J Mol Recognit. 1998 Winter;11(1-6):87-90. doi: 10.1002/(SICI)1099-1352(199812)11:1/6<87::AID-JMR396>3.0.CO;2-A.
The use of a novel chiral functional monomer system in molecular imprinting protocols is described. The monomer, dibenzyl (2R,3R)-O-monoacryloyl tartrate, possesses a hydroxyl moiety which can be used to direct template-functional monomer interactions during molecular imprinting polymerization. This system simultaneously positions benzyl ester-protected carboxyl groups in close proximity to the template, which upon deprotection yield recognition sites with stronger ligand-binding capacities. Furthermore, the inherent chirality of the monomer engenders the polymer with an inbuilt preference for a given stereoisomer. Application of the system to the molecular imprinting of the cinchonidine alkaloids (+)-cinchonine and (-)-cinchonidine yielded stereoselective polymers. The effect of imprinting (+)-cinchonine produced a polymer which more than reversed the inherent chiral selectivity of the chiral monomer residues present in the matrix.
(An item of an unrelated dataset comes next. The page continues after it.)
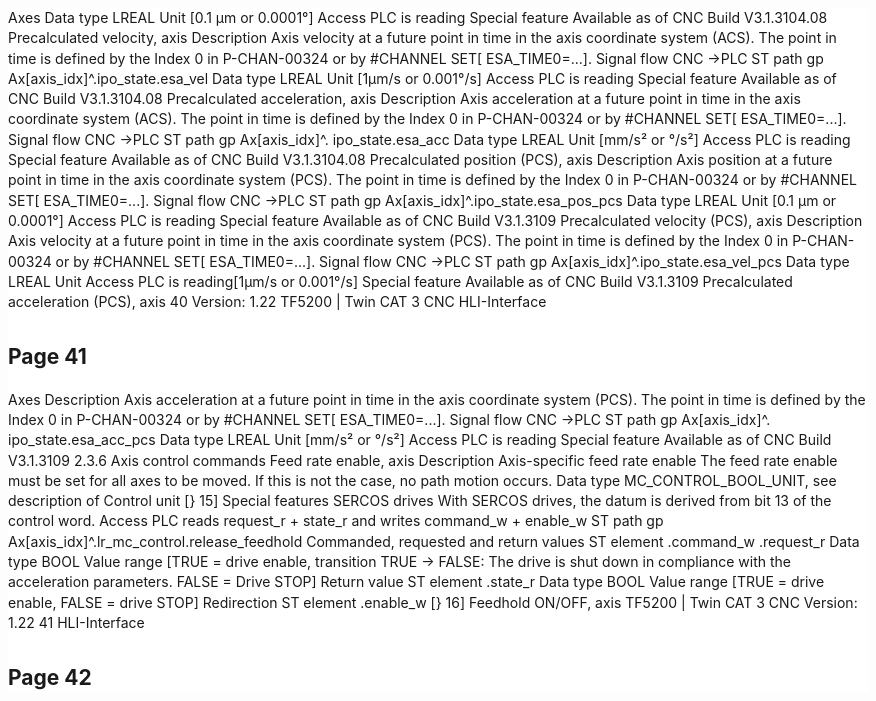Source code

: Axes Data type LREAL Unit [0.1 µm or 0.0001°] Access PLC is reading Special feature Available as of CNC Build V3.1.3104.08 Precalculated velocity, axis Description Axis velocity at a future point in time in the axis coordinate system (ACS). The point in time is defined by the Index 0 in P-CHAN-00324 or by #CHANNEL SET[ ESA_TIME0=...]. Signal flow CNC →PLC ST path gp Ax[axis_idx]^.ipo_state.esa_vel Data type LREAL Unit [1µm/s or 0.001°/s] Access PLC is reading Special feature Available as of CNC Build V3.1.3104.08 Precalculated acceleration, axis Description Axis acceleration at a future point in time in the axis coordinate system (ACS). The point in time is defined by the Index 0 in P-CHAN-00324 or by #CHANNEL SET[ ESA_TIME0=...]. Signal flow CNC →PLC ST path gp Ax[axis_idx]^. ipo_state.esa_acc Data type LREAL Unit [mm/s² or °/s²] Access PLC is reading Special feature Available as of CNC Build V3.1.3104.08 Precalculated position (PCS), axis Description Axis position at a future point in time in the axis coordinate system (PCS). The point in time is defined by the Index 0 in P-CHAN-00324 or by #CHANNEL SET[ ESA_TIME0=...]. Signal flow CNC →PLC ST path gp Ax[axis_idx]^.ipo_state.esa_pos_pcs Data type LREAL Unit [0.1 µm or 0.0001°] Access PLC is reading Special feature Available as of CNC Build V3.1.3109 Precalculated velocity (PCS), axis Description Axis velocity at a future point in time in the axis coordinate system (PCS). The point in time is defined by the Index 0 in P-CHAN-00324 or by #CHANNEL SET[ ESA_TIME0=...]. Signal flow CNC →PLC ST path gp Ax[axis_idx]^.ipo_state.esa_vel_pcs Data type LREAL Unit Access PLC is reading[1µm/s or 0.001°/s] Special feature Available as of CNC Build V3.1.3109 Precalculated acceleration (PCS), axis 40 Version: 1.22 TF5200 | Twin CAT 3 CNC HLI-Interface
## Page 41

Axes Description Axis acceleration at a future point in time in the axis coordinate system (PCS). The point in time is defined by the Index 0 in P-CHAN-00324 or by #CHANNEL SET[ ESA_TIME0=...]. Signal flow CNC →PLC ST path gp Ax[axis_idx]^. ipo_state.esa_acc_pcs Data type LREAL Unit [mm/s² or °/s²] Access PLC is reading Special feature Available as of CNC Build V3.1.3109 2.3.6 Axis control commands Feed rate enable, axis Description Axis-specific feed rate enable The feed rate enable must be set for all axes to be moved. If this is not the case, no path motion occurs. Data type MC_CONTROL_BOOL_UNIT, see description of Control unit [} 15] Special features SERCOS drives With SERCOS drives, the datum is derived from bit 13 of the control word. Access PLC reads request_r + state_r and writes command_w + enable_w ST path gp Ax[axis_idx]^.lr_mc_control.release_feedhold Commanded, requested and return values ST element .command_w .request_r Data type BOOL Value range [TRUE = drive enable, transition TRUE → FALSE: The drive is shut down in compliance with the acceleration parameters. FALSE = Drive STOP] Return value ST element .state_r Data type BOOL Value range [TRUE = drive enable, FALSE = drive STOP] Redirection ST element .enable_w [} 16] Feedhold ON/OFF, axis TF5200 | Twin CAT 3 CNC Version: 1.22 41 HLI-Interface
## Page 42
本文描述了一种新型手性功能单体体系在分子印迹方案中的应用。该单体,二苄基(2R,3R)-O-单丙烯酰酒石酸酯,具有一个羟基部分,可用于在分子印迹聚合过程中指导模板-功能单体相互作用。该体系同时将苄基酯保护的羧基定位在靠近模板的位置,脱保护后可产生具有更强配体结合能力的识别位点。此外,单体固有的手性使聚合物对给定的立体异构体具有内在偏好。将该体系应用于金鸡纳生物碱(+)-辛可宁和(-)-辛可尼定的分子印迹,得到了立体选择性聚合物。印迹(+)-辛可宁的效果产生了一种聚合物,该聚合物几乎逆转了基质中存在的手性单体残基固有的手性选择性。